While artificial intelligence (AI) systems are capable of learning through trial and error, scientists are now exploring whether they are also capable of learning based on natural language commands. The goal is to teach a robot to do things in a human way, which makes it both faster and more convenient for humans.
A Chinese tech company, Baidu, made a breakthrough: they were able to successfully teach a virtual agent its 2D environment using a combination of reward and punishment. Whenever the AI hit a wall, the AI was punished, and every single time it successfully located an object, it got a reward. Eventually, through repeated commands, the study showed that the AI was able to recognize the object associated with the word. The AI also developed a basic sense of grammar over the course of the study.
What AI Understands
According to Baidu:
Applying past knowledge to a new task is very easy for humans but still difficult for current end-to-end learning machines. Although machines may know what a “dragon fruit” looks like, they can’t perform the task “cut the dragon fruit with a knife“ unless they have been explicitly trained with the dataset containing this command. By contrast, our agent demonstrated the ability to transfer what they knew about the visual appearance of a dragon fruit as well as the task of “cut X with a knife” successfully, without explicitly being trained to perform “cut the dragon fruit with a knife.”

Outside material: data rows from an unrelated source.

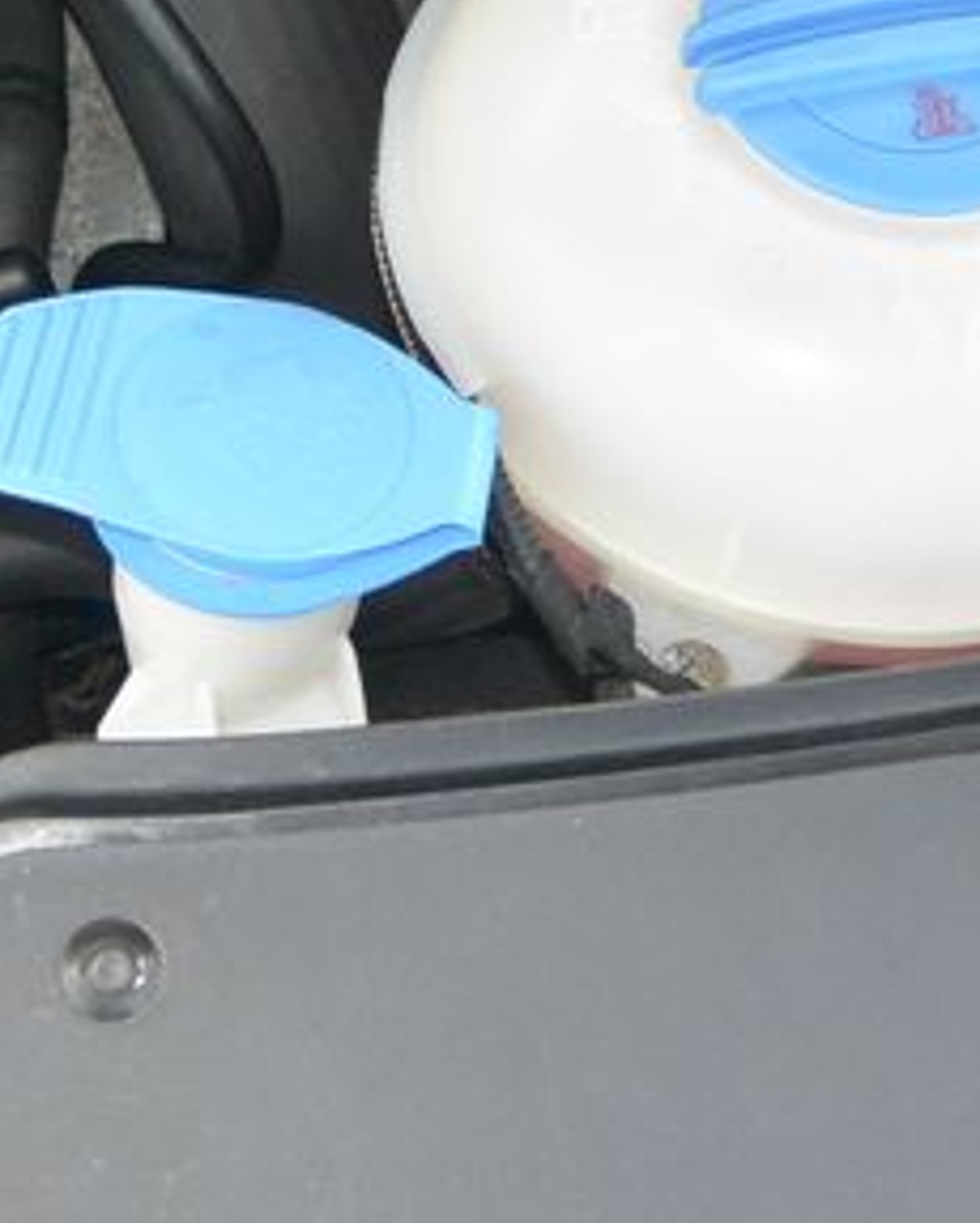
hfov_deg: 15.9
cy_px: -181
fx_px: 3513
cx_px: 609
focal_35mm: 97
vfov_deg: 18.8
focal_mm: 11
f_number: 3.5
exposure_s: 1/250
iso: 320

The research ultimately stands as proof of concept for the idea that algorithms are capable of learning language and navigation simultaneously, and can apply this retained knowledge in a manner similar to humans. The team now hopes to conduct their study in a 3D environment, and eventually use the technique to make AI that’s more intuitive and useful for real world applications. This is also a step towards AI becoming more human-like; while humans are experts in using our knowledge in different ways than how we initially learned it (for example, creating a sandcastle and a snowman), computers struggle. This shows that they are capable of learning like we do. While the initial study performed was simplistic, the implications are exciting for the future of AI.